** Listing drawn from a dataset **
====================

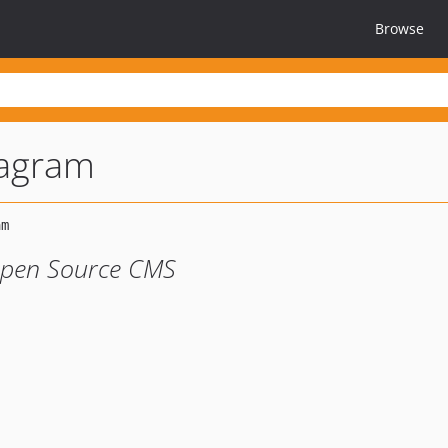
Browse
tagram
Open Source CMS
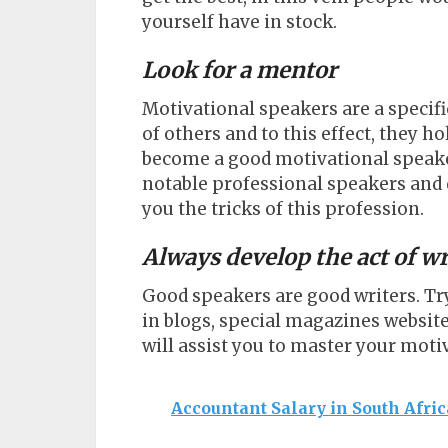
yourself have in stock.
Look for a mentor
Motivational speakers are a specifi
of others and to this effect, they ho
become a good motivational speaker
notable professional speakers and 
you the tricks of this profession.
Always develop the act of w
Good speakers are good writers. Try
in blogs, special magazines websites
will assist you to master your motiv
Accountant Salary in South Afri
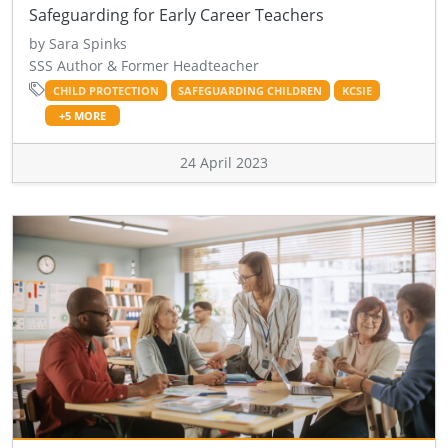
Safeguarding for Early Career Teachers
by Sara Spinks
SSS Author & Former Headteacher
CHILD PROTECTION
SAFEGUARDING CHILDREN
KCSIE
+5 MORE
24 April 2023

====================

** JOB **
Identify each line of the listing that contains the word "speakers", and copy those lines out in full. Case counts when matching.

** EXERCISE RESPONSE **
Motivational speakers are a specifi
notable professional speakers and 
Good speakers are good writers. Try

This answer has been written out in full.